Two tracks were produced by Fatboy Slim and this is rumoured to be one of the reasons why Coxon didn’t want any part of the album. These songs are ‘Crazy Beat’ and ‘Gene by Gene’ and they definitely could have been a lot better with a different producer. Fatboy Slim is good doing his own thing, but Blur are a much bigger animal and he didn’t do the songs justice at all as they feature electronic sampling which just isn’t Blur at all. The songs are good, but the two weakest on the album.
There is pregap hidden track on Think Tank called ‘Me, White Noise’ and you can only listen to it be rewinding the album BEFORE the first track. A genius way to hide a song. It features Phil Daniels on vocals (Parklife) and is one of the only Blur song to feature swearing. Apparently it was written and recorded in a drunken haze in Devon. It’s so different to anything Blur have ever done, but it’s fantastic.
The Think Tank b-sides are also worth listening to. They include three more tracks that Coxon featured on which are ‘The Outsider’, ‘Morricone’ and the stunning ‘Some Glad Morning’ which I think should have been an album track. The other b-sides are ‘Don’t Be’, ‘Money Makes Me Crazy’, ‘Tune 2’, ‘Colours’ and an alternate version of ‘Me, White Noise’ with Albarn on vocals. There were a vast quantity of songs recorded in the sessions for the album which apparently numbered into the 40’s. A pity less than half have been released.

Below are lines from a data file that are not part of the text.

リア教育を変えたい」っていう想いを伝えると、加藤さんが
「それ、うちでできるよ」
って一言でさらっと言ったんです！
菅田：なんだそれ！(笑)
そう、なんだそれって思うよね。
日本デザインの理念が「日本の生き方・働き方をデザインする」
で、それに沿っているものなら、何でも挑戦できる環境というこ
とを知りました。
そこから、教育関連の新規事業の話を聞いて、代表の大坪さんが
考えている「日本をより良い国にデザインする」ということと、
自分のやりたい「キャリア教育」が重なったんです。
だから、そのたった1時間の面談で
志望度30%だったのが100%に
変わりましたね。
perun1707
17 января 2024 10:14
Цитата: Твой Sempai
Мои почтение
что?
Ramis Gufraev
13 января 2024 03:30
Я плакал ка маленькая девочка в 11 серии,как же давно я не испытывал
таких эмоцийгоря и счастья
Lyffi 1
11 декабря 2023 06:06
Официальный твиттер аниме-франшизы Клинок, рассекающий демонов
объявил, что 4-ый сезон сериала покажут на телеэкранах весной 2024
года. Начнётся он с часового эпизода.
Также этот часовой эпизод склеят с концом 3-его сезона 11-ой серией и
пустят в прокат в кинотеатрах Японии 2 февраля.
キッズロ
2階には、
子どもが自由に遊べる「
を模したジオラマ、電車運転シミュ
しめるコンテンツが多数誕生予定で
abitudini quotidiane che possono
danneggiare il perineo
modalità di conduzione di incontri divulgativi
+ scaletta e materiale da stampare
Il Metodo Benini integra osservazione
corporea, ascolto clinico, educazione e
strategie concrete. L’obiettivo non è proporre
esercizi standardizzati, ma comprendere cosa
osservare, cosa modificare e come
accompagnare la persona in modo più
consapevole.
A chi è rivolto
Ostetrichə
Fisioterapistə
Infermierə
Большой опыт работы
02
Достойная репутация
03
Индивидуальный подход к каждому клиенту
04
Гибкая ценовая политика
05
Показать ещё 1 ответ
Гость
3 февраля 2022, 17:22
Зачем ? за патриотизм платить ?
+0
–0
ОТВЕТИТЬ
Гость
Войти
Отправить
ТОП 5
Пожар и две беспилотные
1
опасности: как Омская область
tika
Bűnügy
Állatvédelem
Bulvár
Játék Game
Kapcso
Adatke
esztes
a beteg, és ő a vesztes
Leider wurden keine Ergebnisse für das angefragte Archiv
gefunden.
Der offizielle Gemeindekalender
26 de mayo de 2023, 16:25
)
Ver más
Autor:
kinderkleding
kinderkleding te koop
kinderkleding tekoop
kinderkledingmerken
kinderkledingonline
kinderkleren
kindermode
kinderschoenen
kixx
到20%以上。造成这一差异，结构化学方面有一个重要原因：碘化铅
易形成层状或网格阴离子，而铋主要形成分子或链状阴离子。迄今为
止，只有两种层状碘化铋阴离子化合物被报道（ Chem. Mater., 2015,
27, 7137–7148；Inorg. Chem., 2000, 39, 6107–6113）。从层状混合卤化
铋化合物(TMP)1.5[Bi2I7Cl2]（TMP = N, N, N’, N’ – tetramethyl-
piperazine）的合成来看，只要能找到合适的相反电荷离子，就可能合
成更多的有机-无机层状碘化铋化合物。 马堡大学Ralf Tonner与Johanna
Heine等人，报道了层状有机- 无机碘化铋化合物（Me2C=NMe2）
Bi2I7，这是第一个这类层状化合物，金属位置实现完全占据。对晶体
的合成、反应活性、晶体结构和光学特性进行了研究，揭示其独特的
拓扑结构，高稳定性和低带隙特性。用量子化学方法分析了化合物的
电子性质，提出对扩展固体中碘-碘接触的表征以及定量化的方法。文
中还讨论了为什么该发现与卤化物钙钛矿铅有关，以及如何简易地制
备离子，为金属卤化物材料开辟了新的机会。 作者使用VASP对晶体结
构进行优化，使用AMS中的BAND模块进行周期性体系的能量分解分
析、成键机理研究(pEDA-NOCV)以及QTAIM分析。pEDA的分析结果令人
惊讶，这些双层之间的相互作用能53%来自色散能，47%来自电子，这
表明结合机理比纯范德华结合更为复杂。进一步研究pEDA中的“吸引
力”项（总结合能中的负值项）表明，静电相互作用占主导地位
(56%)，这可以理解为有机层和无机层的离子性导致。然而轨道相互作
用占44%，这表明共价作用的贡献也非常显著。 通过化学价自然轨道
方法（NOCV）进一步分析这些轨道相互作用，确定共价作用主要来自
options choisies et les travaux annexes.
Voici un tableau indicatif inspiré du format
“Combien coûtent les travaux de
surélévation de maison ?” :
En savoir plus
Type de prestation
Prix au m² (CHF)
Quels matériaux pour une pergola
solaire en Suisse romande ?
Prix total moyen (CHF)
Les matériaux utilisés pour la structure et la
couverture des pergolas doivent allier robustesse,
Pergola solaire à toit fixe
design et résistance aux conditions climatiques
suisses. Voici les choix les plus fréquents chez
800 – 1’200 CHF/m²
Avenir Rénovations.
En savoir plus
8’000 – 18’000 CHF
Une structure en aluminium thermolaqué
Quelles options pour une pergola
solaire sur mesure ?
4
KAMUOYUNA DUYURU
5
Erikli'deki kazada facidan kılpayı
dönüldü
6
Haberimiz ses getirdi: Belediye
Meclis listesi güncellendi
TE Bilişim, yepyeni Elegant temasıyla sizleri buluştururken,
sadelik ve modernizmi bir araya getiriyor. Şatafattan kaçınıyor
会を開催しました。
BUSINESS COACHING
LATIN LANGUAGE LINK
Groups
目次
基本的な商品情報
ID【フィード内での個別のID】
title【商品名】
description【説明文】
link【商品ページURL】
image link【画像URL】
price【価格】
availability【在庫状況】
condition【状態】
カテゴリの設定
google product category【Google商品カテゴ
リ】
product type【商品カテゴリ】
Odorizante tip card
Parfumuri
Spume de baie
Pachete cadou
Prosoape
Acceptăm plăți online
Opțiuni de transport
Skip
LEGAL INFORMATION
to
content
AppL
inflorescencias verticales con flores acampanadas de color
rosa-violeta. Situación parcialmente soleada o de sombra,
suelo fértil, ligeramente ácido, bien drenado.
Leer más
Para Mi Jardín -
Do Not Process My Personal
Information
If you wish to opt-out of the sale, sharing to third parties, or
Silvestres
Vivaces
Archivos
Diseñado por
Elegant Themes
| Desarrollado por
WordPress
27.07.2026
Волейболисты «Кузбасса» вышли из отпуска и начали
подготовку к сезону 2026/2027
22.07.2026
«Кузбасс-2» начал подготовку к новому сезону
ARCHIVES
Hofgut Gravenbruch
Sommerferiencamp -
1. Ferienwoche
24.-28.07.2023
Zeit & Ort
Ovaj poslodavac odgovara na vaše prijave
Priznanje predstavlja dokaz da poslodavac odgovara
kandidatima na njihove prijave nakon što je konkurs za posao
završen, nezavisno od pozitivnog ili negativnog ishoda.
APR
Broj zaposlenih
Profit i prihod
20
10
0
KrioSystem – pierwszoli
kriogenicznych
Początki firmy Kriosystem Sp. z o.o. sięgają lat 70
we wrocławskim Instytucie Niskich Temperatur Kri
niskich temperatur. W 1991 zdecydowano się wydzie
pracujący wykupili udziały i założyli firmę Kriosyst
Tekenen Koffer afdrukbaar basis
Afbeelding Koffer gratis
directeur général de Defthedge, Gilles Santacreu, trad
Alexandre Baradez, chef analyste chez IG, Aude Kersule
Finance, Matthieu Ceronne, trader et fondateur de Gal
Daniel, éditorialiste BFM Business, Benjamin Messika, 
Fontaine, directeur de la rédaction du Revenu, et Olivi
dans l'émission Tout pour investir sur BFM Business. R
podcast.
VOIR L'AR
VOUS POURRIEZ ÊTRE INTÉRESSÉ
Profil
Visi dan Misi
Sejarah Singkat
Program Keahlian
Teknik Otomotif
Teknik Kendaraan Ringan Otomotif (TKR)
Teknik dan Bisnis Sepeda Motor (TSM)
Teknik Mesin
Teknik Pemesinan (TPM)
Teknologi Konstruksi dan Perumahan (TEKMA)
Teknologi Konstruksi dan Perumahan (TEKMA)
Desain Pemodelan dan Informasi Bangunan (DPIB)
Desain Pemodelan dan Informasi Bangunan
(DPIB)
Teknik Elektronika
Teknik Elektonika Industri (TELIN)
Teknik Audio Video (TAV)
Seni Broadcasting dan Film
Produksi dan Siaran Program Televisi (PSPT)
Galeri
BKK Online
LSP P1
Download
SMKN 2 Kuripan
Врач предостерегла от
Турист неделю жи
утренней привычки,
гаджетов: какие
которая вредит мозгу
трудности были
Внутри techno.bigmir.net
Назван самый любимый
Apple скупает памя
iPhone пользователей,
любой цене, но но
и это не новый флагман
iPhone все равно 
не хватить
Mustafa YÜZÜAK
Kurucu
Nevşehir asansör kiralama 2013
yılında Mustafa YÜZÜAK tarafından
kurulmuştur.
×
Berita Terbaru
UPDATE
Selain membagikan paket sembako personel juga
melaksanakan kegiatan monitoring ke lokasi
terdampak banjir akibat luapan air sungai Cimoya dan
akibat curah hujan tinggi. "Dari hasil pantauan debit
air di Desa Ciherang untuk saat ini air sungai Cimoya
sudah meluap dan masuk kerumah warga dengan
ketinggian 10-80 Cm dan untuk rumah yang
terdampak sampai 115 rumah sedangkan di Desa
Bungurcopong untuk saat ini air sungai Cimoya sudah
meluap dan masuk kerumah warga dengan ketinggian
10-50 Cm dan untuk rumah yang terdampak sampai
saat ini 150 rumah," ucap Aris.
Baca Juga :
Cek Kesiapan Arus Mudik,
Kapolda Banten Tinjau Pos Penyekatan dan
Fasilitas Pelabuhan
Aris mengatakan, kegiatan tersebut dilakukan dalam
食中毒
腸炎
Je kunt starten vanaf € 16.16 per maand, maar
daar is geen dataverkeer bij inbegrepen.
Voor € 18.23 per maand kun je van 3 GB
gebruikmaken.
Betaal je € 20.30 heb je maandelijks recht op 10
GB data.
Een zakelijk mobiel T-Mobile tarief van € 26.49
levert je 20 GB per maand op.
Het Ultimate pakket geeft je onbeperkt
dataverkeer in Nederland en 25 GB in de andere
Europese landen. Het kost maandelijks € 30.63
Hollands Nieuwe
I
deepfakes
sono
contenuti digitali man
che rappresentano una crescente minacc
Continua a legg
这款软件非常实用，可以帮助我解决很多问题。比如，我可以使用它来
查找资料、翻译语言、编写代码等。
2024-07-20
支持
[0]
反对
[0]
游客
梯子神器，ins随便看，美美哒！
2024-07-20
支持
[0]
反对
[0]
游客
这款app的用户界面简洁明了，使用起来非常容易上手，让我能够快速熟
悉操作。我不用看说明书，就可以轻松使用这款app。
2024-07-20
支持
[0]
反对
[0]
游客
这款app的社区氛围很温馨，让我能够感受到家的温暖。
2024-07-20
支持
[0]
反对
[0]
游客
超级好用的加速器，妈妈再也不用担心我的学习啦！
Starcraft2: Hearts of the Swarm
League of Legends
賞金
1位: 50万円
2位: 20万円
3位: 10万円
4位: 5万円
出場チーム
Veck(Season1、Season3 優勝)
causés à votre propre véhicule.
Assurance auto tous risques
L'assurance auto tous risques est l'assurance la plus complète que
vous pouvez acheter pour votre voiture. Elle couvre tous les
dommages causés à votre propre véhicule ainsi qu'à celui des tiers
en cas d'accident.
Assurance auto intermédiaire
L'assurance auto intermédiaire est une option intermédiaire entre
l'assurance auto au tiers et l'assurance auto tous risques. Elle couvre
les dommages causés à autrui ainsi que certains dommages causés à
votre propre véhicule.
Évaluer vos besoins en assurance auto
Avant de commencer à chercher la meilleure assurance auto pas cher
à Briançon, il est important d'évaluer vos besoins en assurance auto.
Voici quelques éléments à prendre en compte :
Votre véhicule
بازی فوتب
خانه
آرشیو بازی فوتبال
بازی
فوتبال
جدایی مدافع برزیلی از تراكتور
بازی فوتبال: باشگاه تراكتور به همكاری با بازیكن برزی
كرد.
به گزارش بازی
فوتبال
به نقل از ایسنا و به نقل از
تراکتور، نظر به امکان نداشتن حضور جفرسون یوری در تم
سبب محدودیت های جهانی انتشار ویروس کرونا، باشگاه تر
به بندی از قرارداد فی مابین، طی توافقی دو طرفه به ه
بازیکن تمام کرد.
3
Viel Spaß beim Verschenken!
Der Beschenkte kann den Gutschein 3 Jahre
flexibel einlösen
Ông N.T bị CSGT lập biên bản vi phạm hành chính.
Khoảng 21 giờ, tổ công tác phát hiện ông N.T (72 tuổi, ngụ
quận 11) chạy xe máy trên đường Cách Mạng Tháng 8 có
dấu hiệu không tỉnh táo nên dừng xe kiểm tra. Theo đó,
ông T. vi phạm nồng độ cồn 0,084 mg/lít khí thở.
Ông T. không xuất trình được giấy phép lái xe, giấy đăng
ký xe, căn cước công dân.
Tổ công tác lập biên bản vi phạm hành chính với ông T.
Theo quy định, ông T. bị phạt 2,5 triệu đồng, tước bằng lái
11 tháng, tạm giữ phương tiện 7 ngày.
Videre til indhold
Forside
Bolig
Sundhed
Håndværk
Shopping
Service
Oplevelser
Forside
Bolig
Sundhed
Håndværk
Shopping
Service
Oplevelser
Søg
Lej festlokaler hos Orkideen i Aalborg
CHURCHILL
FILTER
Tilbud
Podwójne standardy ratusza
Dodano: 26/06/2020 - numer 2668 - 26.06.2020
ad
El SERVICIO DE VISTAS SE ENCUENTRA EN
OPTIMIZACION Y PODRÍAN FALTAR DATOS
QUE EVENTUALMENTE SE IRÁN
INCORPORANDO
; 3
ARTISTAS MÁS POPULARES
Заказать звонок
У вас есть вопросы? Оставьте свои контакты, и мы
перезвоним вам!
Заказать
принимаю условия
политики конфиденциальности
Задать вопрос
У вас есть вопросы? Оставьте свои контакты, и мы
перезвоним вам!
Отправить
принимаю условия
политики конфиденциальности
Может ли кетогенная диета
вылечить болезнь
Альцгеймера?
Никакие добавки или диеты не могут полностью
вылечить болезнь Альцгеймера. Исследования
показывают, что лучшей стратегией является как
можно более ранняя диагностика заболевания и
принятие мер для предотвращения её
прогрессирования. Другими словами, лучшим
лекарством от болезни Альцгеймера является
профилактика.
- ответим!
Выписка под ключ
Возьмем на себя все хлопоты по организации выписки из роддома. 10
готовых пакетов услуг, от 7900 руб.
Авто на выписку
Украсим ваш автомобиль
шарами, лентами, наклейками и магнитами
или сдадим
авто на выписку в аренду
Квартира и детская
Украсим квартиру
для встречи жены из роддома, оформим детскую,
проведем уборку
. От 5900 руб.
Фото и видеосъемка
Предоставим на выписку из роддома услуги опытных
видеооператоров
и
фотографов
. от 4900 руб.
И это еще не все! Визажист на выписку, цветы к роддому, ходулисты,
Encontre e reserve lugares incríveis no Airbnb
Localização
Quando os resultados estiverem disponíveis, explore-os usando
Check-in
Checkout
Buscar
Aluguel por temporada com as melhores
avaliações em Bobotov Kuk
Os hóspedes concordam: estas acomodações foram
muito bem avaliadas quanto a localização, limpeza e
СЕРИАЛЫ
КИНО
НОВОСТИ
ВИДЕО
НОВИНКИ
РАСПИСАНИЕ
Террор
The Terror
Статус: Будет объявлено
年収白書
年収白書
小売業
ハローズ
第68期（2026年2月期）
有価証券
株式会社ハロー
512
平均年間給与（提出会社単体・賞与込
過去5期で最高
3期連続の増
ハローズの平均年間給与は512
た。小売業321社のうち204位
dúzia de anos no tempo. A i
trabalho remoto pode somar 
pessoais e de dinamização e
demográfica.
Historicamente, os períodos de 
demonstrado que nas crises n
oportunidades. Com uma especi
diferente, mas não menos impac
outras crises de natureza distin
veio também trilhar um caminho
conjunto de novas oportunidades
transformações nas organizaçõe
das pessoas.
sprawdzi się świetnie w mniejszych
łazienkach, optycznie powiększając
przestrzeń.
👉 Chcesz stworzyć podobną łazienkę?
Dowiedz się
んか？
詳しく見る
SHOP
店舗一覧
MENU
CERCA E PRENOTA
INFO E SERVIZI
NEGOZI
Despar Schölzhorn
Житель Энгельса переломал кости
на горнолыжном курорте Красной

Some say Think Tank is more of a Gorillaz album than a Blur album due to Albarn being more in control of the whole process than on any of their previous records. But it’s definitely a Blur album, you can just hear it. I was lucky enough to see Blur play reunion shows in 2009 when Coxon came back to the band, and they even played ‘Battery In Your Leg’ at one of them. But just the once. It was fantastic. However if they ever play live again I highly doubt any of the tracks on Think Tank will be included in sets. Blur fans see it as a very dark period in the bands history, as do the band themselves. But it’s a great album if you put everything aside and I thoroughly recommend it.